This guide draws attention to the centrality of gender and sexuality in the discussion of Canadian literature and culture, and to the kinds of criticism done within the journal Canadian Literature. Understanding how gender and sexuality are constructed is a central scholarly concern in understanding Canada’s national and literary imagination. To see this, we can begin by considering early propaganda images that constructed Canada’s West as an idealized and harmonious community awaiting settlers.
Scholars of literature love reading propaganda posters because they reveal so much about the assumptions that helped to create Canada as an imagined, gendered, and racialized community. In order to sell Canada as an immigrant community to potential Northern European and Western American settlers in the 1920s, the acting Minister of Immigration and Colonization, W. J. Egan, issued propaganda posters about the abundance and potential of Canada’s West in Canada West magazine. Figures 1 and 2 are settlement propaganda posters. Within the images is a promise to new settlers that living in Canada will be comfortable, and that families will have bright futures. Canada is depicted as having abundant farmland, where white settlers will find a happy hearth and home. The idealized settler, according to these posters, is young, healthy, and fruitful—the northern European everyman; it is the relationship between their implied industry, understanding of modern farming techniques, and ability to endure the Canadian climate with ease, as well as their willingness to have big families, that makes these young pan-Europeans ideal subjects for The New Homeland.
The secondary, but no less important, promise of Figures 1 and 2 is that Canada’s West is a gendered utopia. Canada’s West, with its agrarian economy, will have clearly defined gender roles and expectations, and adhering to these roles will help the settlers thrive. The father is in the field, working the land, and providing for his young wife and children. The wife is coming out to the field, perhaps from the homestead, with a young babe in her arms, to greet her husband. The children, and small dog, are excited to welcome their father and provider back from the field. Even the lighting of the image promises happiness, with its soft tones, clear blue skies, and seemingly endless prairie horizons. The image, moreover, is of bounty obtained by order. The wheat is neatly stacked, with a combine visible in the background. The livestock are safe in their pen, and the chickens are feeding themselves by grazing on the leftover wheat. Coming to Canada, the propaganda posters imply, allows white families to settle in a bountiful land of opportunity, with clear gender norms, where the patriarchal family structure is as natural and easy to cultivate in Canada’s pliable lands as the wheat and livestock.

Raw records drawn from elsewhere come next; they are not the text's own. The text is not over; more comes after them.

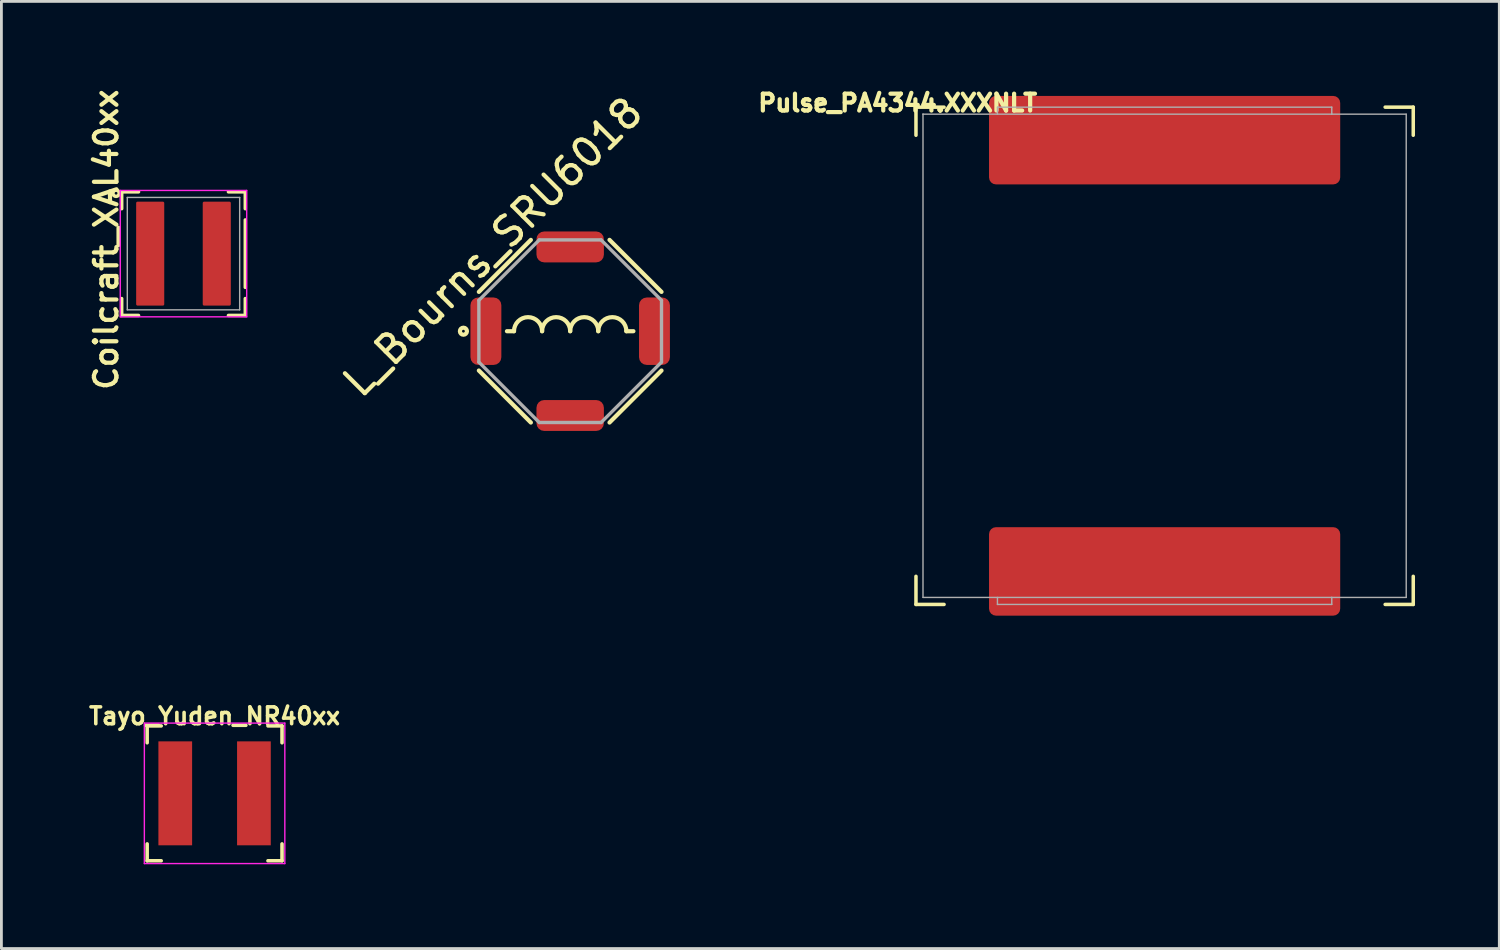
<source format=kicad_pcb>
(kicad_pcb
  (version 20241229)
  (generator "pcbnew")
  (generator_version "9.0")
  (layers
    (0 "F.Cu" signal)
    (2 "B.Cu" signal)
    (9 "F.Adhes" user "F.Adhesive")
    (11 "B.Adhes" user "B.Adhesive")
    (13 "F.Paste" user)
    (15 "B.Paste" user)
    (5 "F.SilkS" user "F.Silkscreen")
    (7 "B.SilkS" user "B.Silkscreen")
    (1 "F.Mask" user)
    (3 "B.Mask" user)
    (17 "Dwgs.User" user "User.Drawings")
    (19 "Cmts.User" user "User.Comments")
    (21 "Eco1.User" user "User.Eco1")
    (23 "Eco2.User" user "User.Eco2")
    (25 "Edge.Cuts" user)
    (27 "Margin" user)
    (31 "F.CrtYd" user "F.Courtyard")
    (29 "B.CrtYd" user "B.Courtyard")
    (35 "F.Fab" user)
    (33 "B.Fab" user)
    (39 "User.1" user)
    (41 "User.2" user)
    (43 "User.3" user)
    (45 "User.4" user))
  (footprint "Tayo_Yuden_NR40xx"
    (layer "F.Cu")
    (at 4.588 25.188)
    (property "Reference" "Tayo_Yuden_NR40xx" (at 0 -2.75 0) (layer "F.SilkS") (effects (font (size 0.6 0.6) (thickness 0.127))))
    (attr smd)
    (fp_line (start -2.4 -2.4) (end -2.4 -1.8) (stroke (width 0.127) (type solid)) (layer "F.SilkS"))
    (fp_line (start -2.4 -2.4) (end -1.9 -2.4) (stroke (width 0.127) (type solid)) (layer "F.SilkS"))
    (fp_line (start -2.4 2.4) (end -2.4 1.8) (stroke (width 0.127) (type solid)) (layer "F.SilkS"))
    (fp_line (start -2.4 2.4) (end -1.9 2.4) (stroke (width 0.127) (type solid)) (layer "F.SilkS"))
    (fp_line (start 1.9 -2.4) (end 2.4 -2.4) (stroke (width 0.127) (type solid)) (layer "F.SilkS"))
    (fp_line (start 1.9 2.4) (end 2.4 2.4) (stroke (width 0.127) (type solid)) (layer "F.SilkS"))
    (fp_line (start 2.4 -2.4) (end 2.4 -1.8) (stroke (width 0.127) (type solid)) (layer "F.SilkS"))
    (fp_line (start 2.4 2.4) (end 2.4 1.8) (stroke (width 0.127) (type solid)) (layer "F.SilkS"))
    (fp_line (start -2.5 -2.5) (end 2.5 -2.5) (stroke (width 0.05) (type solid)) (layer "F.CrtYd"))
    (fp_line (start -2.5 2.5) (end -2.5 -2.5) (stroke (width 0.05) (type solid)) (layer "F.CrtYd"))
    (fp_line (start 2.5 -2.5) (end 2.5 2.5) (stroke (width 0.05) (type solid)) (layer "F.CrtYd"))
    (fp_line (start 2.5 2.5) (end -2.5 2.5) (stroke (width 0.05) (type solid)) (layer "F.CrtYd"))
    (pad "1" smd rect (at -1.4 0) (size 1.2 3.7) (layers "F.Cu" "F.Mask" "F.Paste"))
    (pad "2" smd rect (at 1.4 0) (size 1.2 3.7) (layers "F.Cu" "F.Mask" "F.Paste")))
  (footprint "Pulse_PA4344.XXXNLT"
    (layer "F.Cu")
    (at 38.403 9.614)
    (property "Reference" "Pulse_PA4344.XXXNLT" (at -9.5 -9 0) (layer "F.SilkS") (effects (font (size 0.6 0.6) (thickness 0.15))))
    (attr smd)
    (fp_line (start -8.85 -8.85) (end -8.85 -7.85) (stroke (width 0.125) (type solid)) (layer "F.SilkS"))
    (fp_line (start -8.85 -8.85) (end -7.85 -8.85) (stroke (width 0.125) (type solid)) (layer "F.SilkS"))
    (fp_line (start -8.85 8.85) (end -8.85 7.85) (stroke (width 0.125) (type solid)) (layer "F.SilkS"))
    (fp_line (start -8.85 8.85) (end -7.85 8.85) (stroke (width 0.125) (type solid)) (layer "F.SilkS"))
    (fp_line (start 7.85 8.85) (end 8.85 8.85) (stroke (width 0.125) (type solid)) (layer "F.SilkS"))
    (fp_line (start 8.85 -8.85) (end 7.85 -8.85) (stroke (width 0.125) (type solid)) (layer "F.SilkS"))
    (fp_line (start 8.85 -8.85) (end 8.85 -7.85) (stroke (width 0.125) (type solid)) (layer "F.SilkS"))
    (fp_line (start 8.85 8.85) (end 8.85 7.85) (stroke (width 0.125) (type solid)) (layer "F.SilkS"))
    (fp_line (start -8.6 -8.6) (end -8.6 -8.6) (stroke (width 0.05) (type solid)) (layer "F.Fab"))
    (fp_line (start -8.6 -8.6) (end -8.6 8.6) (stroke (width 0.05) (type solid)) (layer "F.Fab"))
    (fp_line (start -8.6 8.6) (end 8.6 8.6) (stroke (width 0.05) (type solid)) (layer "F.Fab"))
    (fp_line (start -5.95 -8.85) (end 5.95 -8.85) (stroke (width 0.05) (type solid)) (layer "F.Fab"))
    (fp_line (start -5.95 -8.6) (end -5.95 -8.85) (stroke (width 0.05) (type solid)) (layer "F.Fab"))
    (fp_line (start -5.95 8.6) (end -5.95 8.85) (stroke (width 0.05) (type solid)) (layer "F.Fab"))
    (fp_line (start -5.95 8.85) (end 5.95 8.85) (stroke (width 0.05) (type solid)) (layer "F.Fab"))
    (fp_line (start 5.95 -8.85) (end 5.95 -8.6) (stroke (width 0.05) (type solid)) (layer "F.Fab"))
    (fp_line (start 5.95 -8.6) (end 5.95 -8.6) (stroke (width 0.05) (type solid)) (layer "F.Fab"))
    (fp_line (start 5.95 8.6) (end 5.95 8.6) (stroke (width 0.05) (type solid)) (layer "F.Fab"))
    (fp_line (start 5.95 8.85) (end 5.95 8.6) (stroke (width 0.05) (type solid)) (layer "F.Fab"))
    (fp_line (start 8.6 -8.6) (end -8.6 -8.6) (stroke (width 0.05) (type solid)) (layer "F.Fab"))
    (fp_line (start 8.6 8.6) (end 8.6 -8.6) (stroke (width 0.05) (type solid)) (layer "F.Fab"))
    (pad "" smd roundrect (at -5.25 -8.5) (size 1.8 1.4) (layers "F.Paste") (roundrect_rratio 0.107))
    (pad "" smd roundrect (at -5.25 -6.8) (size 1.8 1.4) (layers "F.Paste") (roundrect_rratio 0.107))
    (pad "" smd roundrect (at -5.25 6.8) (size 1.8 1.4) (layers "F.Paste") (roundrect_rratio 0.107))
    (pad "" smd roundrect (at -5.25 8.5) (size 1.8 1.4) (layers "F.Paste") (roundrect_rratio 0.107))
    (pad "" smd roundrect (at -3.15 -8.5) (size 1.8 1.4) (layers "F.Paste") (roundrect_rratio 0.107))
    (pad "" smd roundrect (at -3.15 -6.8) (size 1.8 1.4) (layers "F.Paste") (roundrect_rratio 0.107))
    (pad "" smd roundrect (at -3.15 6.8) (size 1.8 1.4) (layers "F.Paste") (roundrect_rratio 0.107))
    (pad "" smd roundrect (at -3.15 8.5) (size 1.8 1.4) (layers "F.Paste") (roundrect_rratio 0.107))
    (pad "" smd roundrect (at -1.05 -8.5) (size 1.8 1.4) (layers "F.Paste") (roundrect_rratio 0.107))
    (pad "" smd roundrect (at -1.05 -6.8) (size 1.8 1.4) (layers "F.Paste") (roundrect_rratio 0.107))
    (pad "" smd roundrect (at -1.05 6.8) (size 1.8 1.4) (layers "F.Paste") (roundrect_rratio 0.107))
    (pad "" smd roundrect (at -1.05 8.5) (size 1.8 1.4) (layers "F.Paste") (roundrect_rratio 0.107))
    (pad "" smd roundrect (at 1.05 -8.5) (size 1.8 1.4) (layers "F.Paste") (roundrect_rratio 0.107))
    (pad "" smd roundrect (at 1.05 -6.8) (size 1.8 1.4) (layers "F.Paste") (roundrect_rratio 0.107))
    (pad "" smd roundrect (at 1.05 6.8) (size 1.8 1.4) (layers "F.Paste") (roundrect_rratio 0.107))
    (pad "" smd roundrect (at 1.05 8.5) (size 1.8 1.4) (layers "F.Paste") (roundrect_rratio 0.107))
    (pad "" smd roundrect (at 3.15 -8.5) (size 1.8 1.4) (layers "F.Paste") (roundrect_rratio 0.107))
    (pad "" smd roundrect (at 3.15 -6.8) (size 1.8 1.4) (layers "F.Paste") (roundrect_rratio 0.107))
    (pad "" smd roundrect (at 3.15 6.8) (size 1.8 1.4) (layers "F.Paste") (roundrect_rratio 0.107))
    (pad "" smd roundrect (at 3.15 8.5) (size 1.8 1.4) (layers "F.Paste") (roundrect_rratio 0.107))
    (pad "" smd roundrect (at 5.25 -8.5) (size 1.8 1.4) (layers "F.Paste") (roundrect_rratio 0.107))
    (pad "" smd roundrect (at 5.25 -6.8) (size 1.8 1.4) (layers "F.Paste") (roundrect_rratio 0.107))
    (pad "" smd roundrect (at 5.25 6.8) (size 1.8 1.4) (layers "F.Paste") (roundrect_rratio 0.107))
    (pad "" smd roundrect (at 5.25 8.5) (size 1.8 1.4) (layers "F.Paste") (roundrect_rratio 0.107))
    (pad "1" smd roundrect (at 0 -7.675) (size 12.5 3.15) (layers "F.Cu" "F.Mask") (roundrect_rratio 0.079))
    (pad "2" smd roundrect (at 0 7.675) (size 12.5 3.15) (layers "F.Cu" "F.Mask") (roundrect_rratio 0.079)))
  (footprint "L_Bourns_SRU6018"
    (layer "F.Cu")
    (at 17.245 8.739)
    (property "Reference" "L_Bourns_SRU6018" (at -2.75 -3 225) (layer "F.SilkS") (effects (font (size 1 1) (thickness 0.15))))
    (attr smd)
    (fp_line (start -3.25 -1.4) (end -1.4 -3.25) (stroke (width 0.15) (type solid)) (layer "F.SilkS"))
    (fp_line (start -2.25 0) (end -2 0) (stroke (width 0.15) (type solid)) (layer "F.SilkS"))
    (fp_line (start -1.4 3.25) (end -3.25 1.4) (stroke (width 0.15) (type solid)) (layer "F.SilkS"))
    (fp_line (start 1.4 -3.25) (end 3.25 -1.4) (stroke (width 0.15) (type solid)) (layer "F.SilkS"))
    (fp_line (start 2 0) (end 2.25 0) (stroke (width 0.15) (type solid)) (layer "F.SilkS"))
    (fp_line (start 3.25 1.4) (end 1.4 3.25) (stroke (width 0.15) (type solid)) (layer "F.SilkS"))
    (fp_arc (start -2 0) (mid -1.5 -0.5) (end -1 0) (stroke (width 0.15) (type solid)) (layer "F.SilkS"))
    (fp_arc (start -1 0) (mid -0.5 -0.5) (end 0 0) (stroke (width 0.15) (type solid)) (layer "F.SilkS"))
    (fp_arc (start 0 0) (mid 0.5 -0.5) (end 1 0) (stroke (width 0.15) (type solid)) (layer "F.SilkS"))
    (fp_arc (start 1 0) (mid 1.5 -0.5) (end 2 0) (stroke (width 0.15) (type solid)) (layer "F.SilkS"))
    (fp_circle (center -3.8 0) (end -3.8 -0.05) (stroke (width 0.15) (type solid)) (fill no) (layer "F.SilkS"))
    (fp_line (start -3.25 -1.1) (end -3.25 1.1) (stroke (width 0.12) (type solid)) (layer "F.Fab"))
    (fp_line (start -3.25 1.1) (end -1.1 3.25) (stroke (width 0.12) (type solid)) (layer "F.Fab"))
    (fp_line (start -1.1 -3.25) (end -3.25 -1.1) (stroke (width 0.12) (type solid)) (layer "F.Fab"))
    (fp_line (start -1.1 3.25) (end 1.1 3.25) (stroke (width 0.12) (type solid)) (layer "F.Fab"))
    (fp_line (start 1.1 -3.25) (end -1.1 -3.25) (stroke (width 0.12) (type solid)) (layer "F.Fab"))
    (fp_line (start 1.1 3.25) (end 3.25 1.1) (stroke (width 0.12) (type solid)) (layer "F.Fab"))
    (fp_line (start 3.25 -1.1) (end 1.1 -3.25) (stroke (width 0.12) (type solid)) (layer "F.Fab"))
    (fp_line (start 3.25 1.1) (end 3.25 -1.1) (stroke (width 0.12) (type solid)) (layer "F.Fab"))
    (pad "1" smd roundrect (at -3 0) (size 1.1 2.4) (layers "F.Cu" "F.Mask" "F.Paste") (roundrect_rratio 0.25))
    (pad "2" smd roundrect (at 3 0 180) (size 1.1 2.4) (layers "F.Cu" "F.Mask" "F.Paste") (roundrect_rratio 0.25))
    (pad "MP" smd roundrect (at 0 -3 270) (size 1.1 2.4) (layers "F.Cu" "F.Mask" "F.Paste") (roundrect_rratio 0.25))
    (pad "MP" smd roundrect (at 0 3 90) (size 1.1 2.4) (layers "F.Cu" "F.Mask" "F.Paste") (roundrect_rratio 0.25)))
  (footprint "Coilcraft_XAL40xx"
    (layer "F.Cu")
    (at 3.481 5.978)
    (property "Reference" "Coilcraft_XAL40xx" (at -2.75 -0.5 90) (layer "F.SilkS") (effects (font (size 0.8 0.8) (thickness 0.15))))
    (attr smd)
    (fp_line (start -2.2 -2.2) (end -2.2 -1.6) (stroke (width 0.125) (type solid)) (layer "F.SilkS"))
    (fp_line (start -2.2 -2.2) (end -1.6 -2.2) (stroke (width 0.125) (type solid)) (layer "F.SilkS"))
    (fp_line (start -2.2 2.2) (end -2.2 1.6) (stroke (width 0.125) (type solid)) (layer "F.SilkS"))
    (fp_line (start -1.6 2.2) (end -2.2 2.2) (stroke (width 0.125) (type solid)) (layer "F.SilkS"))
    (fp_line (start 1.6 -2.2) (end 2.2 -2.2) (stroke (width 0.125) (type solid)) (layer "F.SilkS"))
    (fp_line (start 2.2 -2.2) (end 2.2 -1.6) (stroke (width 0.125) (type solid)) (layer "F.SilkS"))
    (fp_line (start 2.2 -1.2) (end 2.2 1.2) (stroke (width 0.125) (type solid)) (layer "F.SilkS"))
    (fp_line (start 2.2 1.6) (end 2.2 2.2) (stroke (width 0.125) (type solid)) (layer "F.SilkS"))
    (fp_line (start 2.2 2.2) (end 1.6 2.2) (stroke (width 0.125) (type solid)) (layer "F.SilkS"))
    (fp_circle (center -2.4 -2.15) (end -2.4 -2.2) (stroke (width 0.125) (type solid)) (fill no) (layer "F.SilkS"))
    (fp_line (start -2.25 -2.25) (end -2.25 2.25) (stroke (width 0.05) (type solid)) (layer "F.CrtYd"))
    (fp_line (start -2.25 2.25) (end 2.25 2.25) (stroke (width 0.05) (type solid)) (layer "F.CrtYd"))
    (fp_line (start 2.25 -2.25) (end -2.25 -2.25) (stroke (width 0.05) (type solid)) (layer "F.CrtYd"))
    (fp_line (start 2.25 2.25) (end 2.25 -2.25) (stroke (width 0.05) (type solid)) (layer "F.CrtYd"))
    (fp_line (start -2 -2) (end 2 -2) (stroke (width 0.05) (type solid)) (layer "F.Fab"))
    (fp_line (start -2 2) (end -2 -2) (stroke (width 0.05) (type solid)) (layer "F.Fab"))
    (fp_line (start 2 -2) (end 2 2) (stroke (width 0.05) (type solid)) (layer "F.Fab"))
    (fp_line (start 2 2) (end -2 2) (stroke (width 0.05) (type solid)) (layer "F.Fab"))
    (pad "" smd roundrect (at -1.185 -1.3) (size 1 1) (layers "F.Paste") (roundrect_rratio 0.3))
    (pad "" smd roundrect (at -1.185 0) (size 1 1) (layers "F.Paste") (roundrect_rratio 0.3))
    (pad "" smd roundrect (at -1.185 1.3) (size 1 1) (layers "F.Paste") (roundrect_rratio 0.3))
    (pad "" smd roundrect (at 1.185 -1.3) (size 1 1) (layers "F.Paste") (roundrect_rratio 0.3))
    (pad "" smd roundrect (at 1.185 0) (size 1 1) (layers "F.Paste") (roundrect_rratio 0.3))
    (pad "" smd roundrect (at 1.185 1.3) (size 1 1) (layers "F.Paste") (roundrect_rratio 0.3))
    (pad "1" smd roundrect (at -1.185 0) (size 1 3.7) (layers "F.Cu" "F.Mask") (roundrect_rratio 0.05))
    (pad "2" smd roundrect (at 1.185 0) (size 1 3.7) (layers "F.Cu" "F.Mask") (roundrect_rratio 0.05)))
  (gr_rect
    (start -3 -3)
    (end 50.316 30.713)
    (stroke (width 0.1) (type default))
    (fill no)
    (layer "Edge.Cuts")))
</source>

Feminist scholarship in Canada has drawn attention to the interconnected nature of race, class, gender, and sexuality in constructing the idealized settler-nation of Canada. Consider, for example, the gender assumptions implicit in Figure 3, where a slightly older, pan-Northern European man is holding a sheath of unbound wheat in his right arm and a young, healthy son in his left. The son is holding up a rather large carrot, triumphantly, looking up to the sky while the father’s gaze is looking steadily forward. Propaganda images of the 1920s Canadian men are frequently shown with and around children, in a land of fecundity. The image implies an idealized order, with the father working and spending time with his child because the women of the farm are tending to the cows.
Figure 3 reinforces the idea that the happiest immigrants are men who can produce sons who will one day take up the call to farm the land themselves. This idea of men passing on the farm to their sons is paradigmatic of patriarchy, with the father existing as the head of the home and the son as the expectant inheritor of his power and wealth. The child is holding a carrot, a product of the land he is to one day own and farm; his prospects are limited, to some degree, by the gender expectations he is born into and being groomed to accept and perform. While the men can look forward, focused on his future, the women are looking away, down at the cows utters, milking and tending to the domestic. The women in the picture are hard to find; their white shirts allow them to blend into the livestock they are milking. While the woman in Figure 2 is happy, expectant, and holding a child in her arms that implied futurity, these faceless women in Figure 3 are hunched over, tending to livestock. Opportunities for settler women within Canada’s West seem constrained to the home and hearth, whether they are young or old. Women are to be happy tending the land, producing children, and supporting their husbands. One of the things that feminism has done is expand opportunities for women beyond having children and caring for the domestic sphere. Implicit in the backlash against feminism is a desire to return to the utopian ideal of images like the ones from the Canada West series. Such a desire may be based on nostalgia for a simpler past.
Reading images in this way is an example of feminist criticism. By examining representations of gender in cultural works such as literature, we can begin to see the ways in which social roles are constructed along gender lines. While some conservative critics see feminism as being either over or unneeded in todays culture, this chapter explores why feminism is still important today, the role of gender in the formation of the Canadian literary canon, and Canadian Literature’s history with issues of gender and feminism.